Six of them are categorical columns and two are numerical columns. There are no missing and duplicate values in the dataset. Following are the descriptions of the columns
SalaryPredictionDEA.ipynb- This notebook describes obtaining data, EDA and data preprocessing.
SalaryPrediction.ipynb-This notebook contains data preprocessing, modeling, parameter tuning and predictions.
As a part of data cleaning I have impelemented following steps:
Missing value handling: Luckily there is no missing values.
Outliers: From the box plot, it is clear that salary below 8.5K is an outliers. So I removed this data point. Salaries above 75th quartile have reasonable ground to be legitimate data because most of them are C level position with higher degree. From EDA, It is seen that, Highly paid industries are OIL and FINANCE and lowest paid is Education. Similarly, CEO is paid highest followed by CTO, CFO, Vice_president, Senior, Juior and Janitar. For degree, it is seen that salaries increases according to their level of education. However, Average salary for all majors is almost same. None degrees are paid less than average.
I used label encoding to convert the categorical data into numerical.
Looking at the Box plot, average salary for higher educated people are higher compared to those who have low degree. Similary C-level positions are paid higher salary.

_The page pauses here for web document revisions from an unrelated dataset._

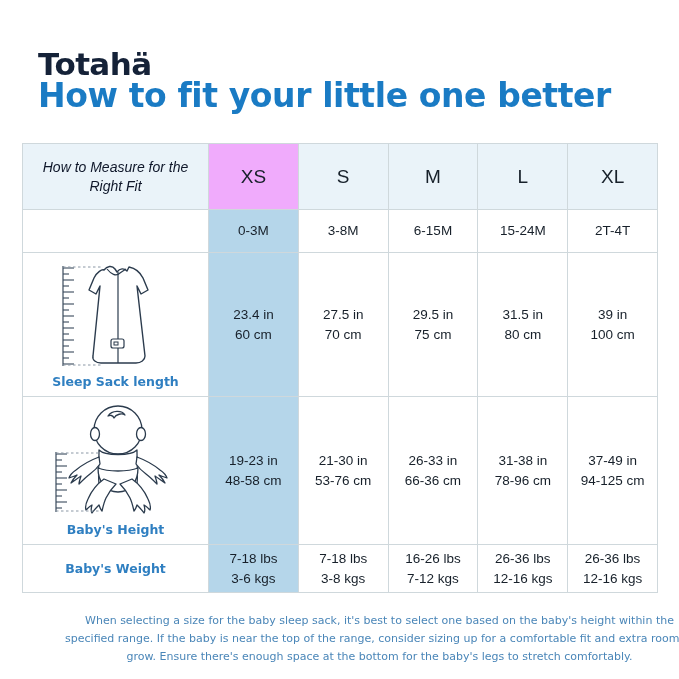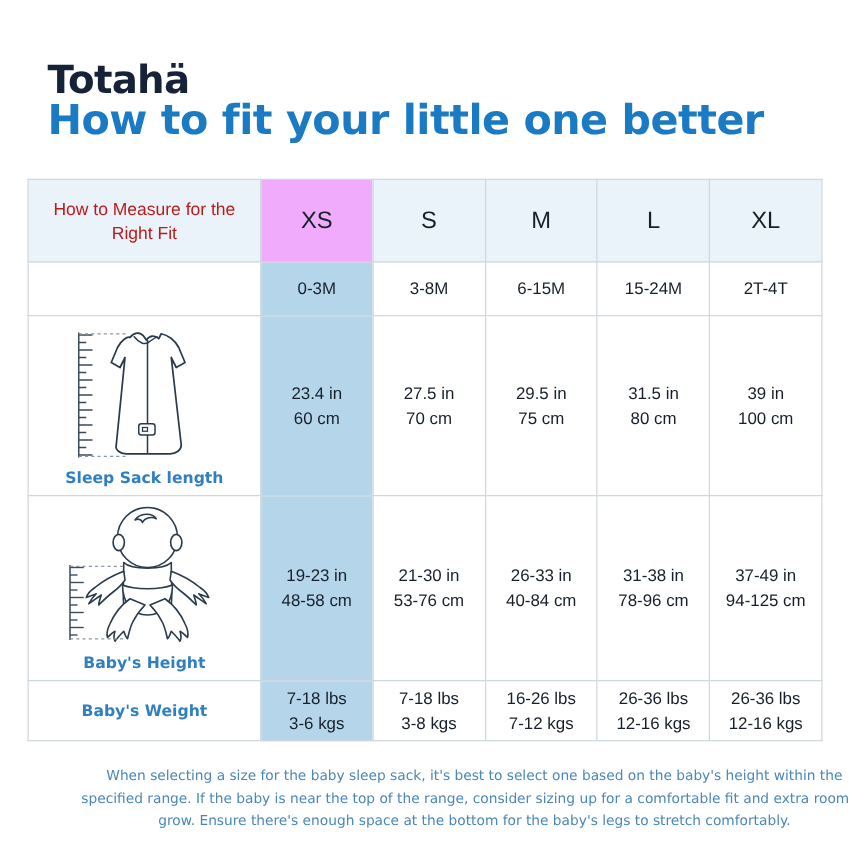--- a/index.html
+++ b/index.html
@@ -75,9 +75,10 @@
   }
   .hdr-row th.first-hdr {
     font-size: 14px;
-    color: #b91c1c;
+    color: #0f172a;
     line-height: 1.35;
     padding: 0 14px;
+    font-style: italic;
   }
   .hdr-row th.size-hdr {
     font-size: 19px;

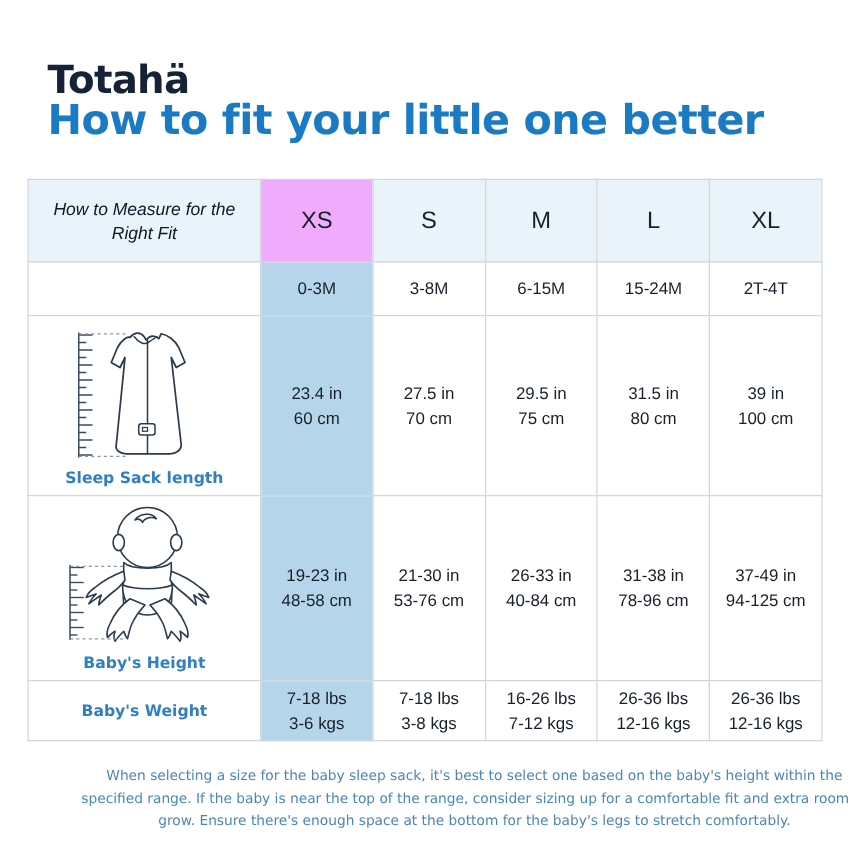--- a/index.html
+++ b/index.html
@@ -310,7 +310,7 @@
     </td>
     <td class="val">
       <div>26-33 in</div>
-      <div>40-84 cm</div>
+      <div>66-36 cm</div>
     </td>
     <td class="val">
       <div>31-38 in</div>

However, average salary for all majors are pretty much same. For industry, Oil and finance are highly paid industry whereas eaducation is low paying industry.
From numerical plot, It is found that, Salary Increase linearly with yearsExperiences wheras salary decreaes with increase milesFromMetroplis.

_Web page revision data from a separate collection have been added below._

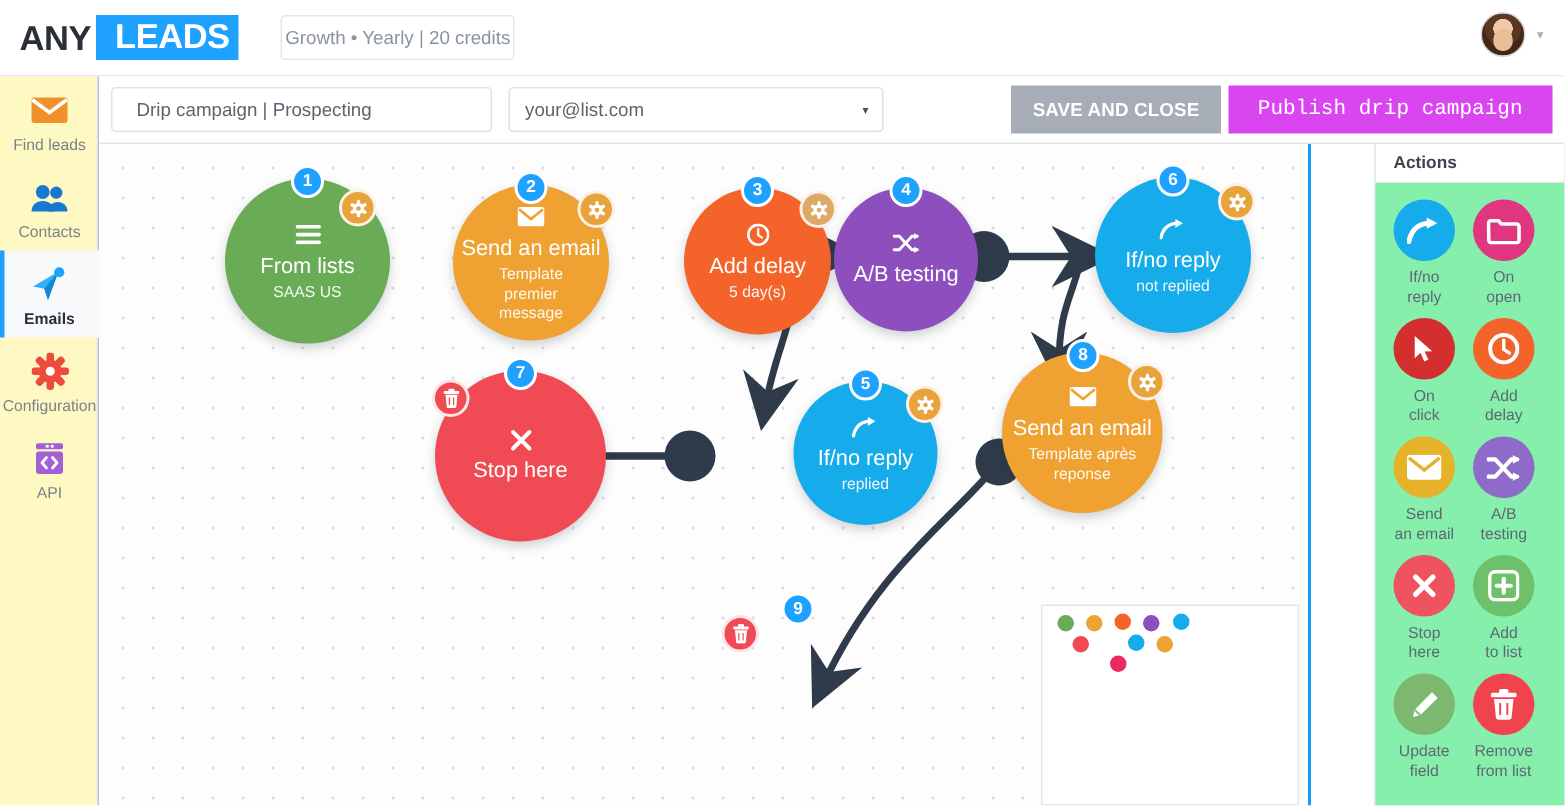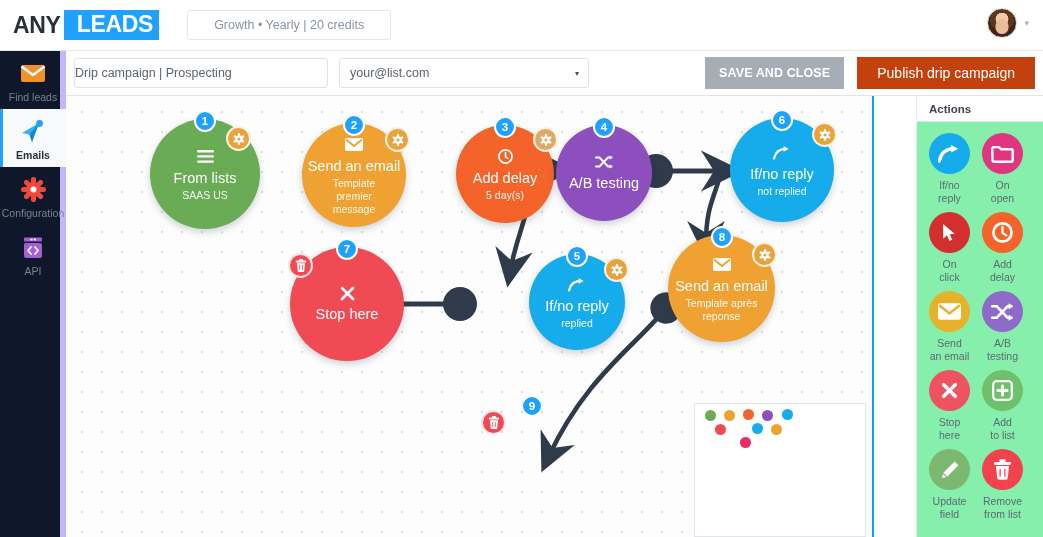--- a/index.html
+++ b/index.html
@@ -21,7 +21,7 @@
   .brand .leads { color: #ffffff; background: #1fa2ff; padding: 1px 6px 2px 13px; margin-left: 3px; }
   .plan-pill {
     margin-left: 28px; border: 1px solid #e3e7eb; border-radius: 3px;
-    height: 30px; display: flex; align-items: center; padding: 0 26px;
+    height: 30px; display: flex; align-items: center; padding: 0 2px;
     font-size: 12.5px; color: #8a93a0;
   }
   .avatar-wrap { position: absolute; right: 14px; top: 8px; display: flex; align-items: center; }

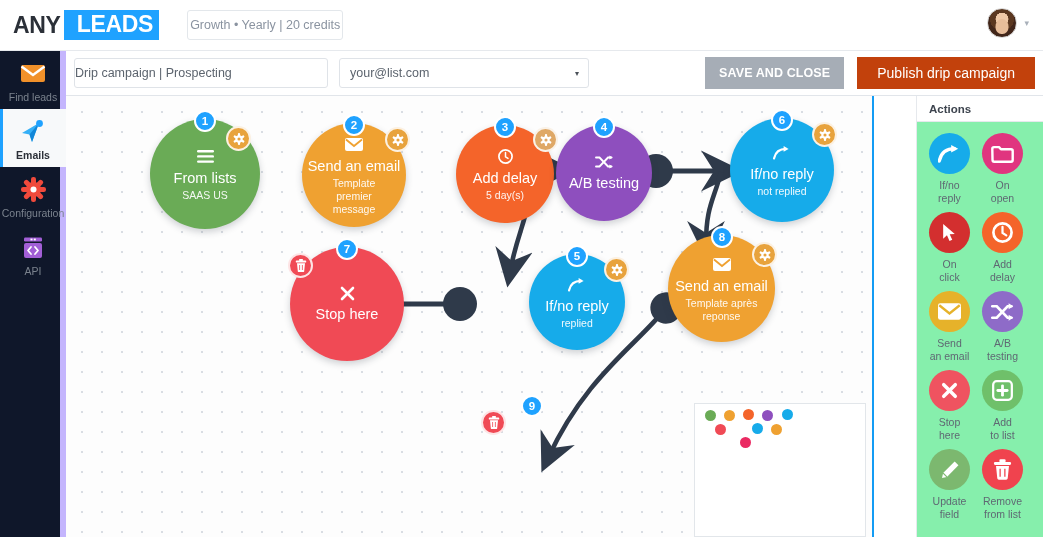--- a/index.html
+++ b/index.html
@@ -62,7 +62,7 @@
   }
   .tb-input {
     width: 254px; height: 30px; border: 1px solid #dfe3e8; border-radius: 3px;
-    font-size: 12.5px; color: #5c646e; padding: 0 0;
+    font-size: 12.5px; color: #5c646e; padding: 0 16px;
     font-family: "Liberation Sans", sans-serif; background: #fff;
   }
   .tb-select {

Baseline model is built based on the average salary for industry column and mean squared error(MSE) is calculated 1634.6951926513882 which is very high. Based on the exploraory data analysis i chose Four regression models(LinearRegression, RandomForestRegressor, GradientBoostingRegressor, XGBRegressor) and compared the scores. GradientBoosting gives the best result. MSE for gradientBoosting model is 377.45402752571204. This result is found for default parameters. By applying parameter tuning method we can find the best parameters.
GridSearchCV is used to find the best parameters. Best score for the parameters are found to be 'learning_rate': 0.1, 'max_depth': 5, 'n_estimators': 250 . Using best parameters final MSE is found to be 356.41210502710135. Final prediction is made based on the best parameters for the chosen model- gradientBoosting
Feature importance method is used to find the important features that influences the predictions. Most important features are identified as jobtype, yearsExperience and milefrommetropolices.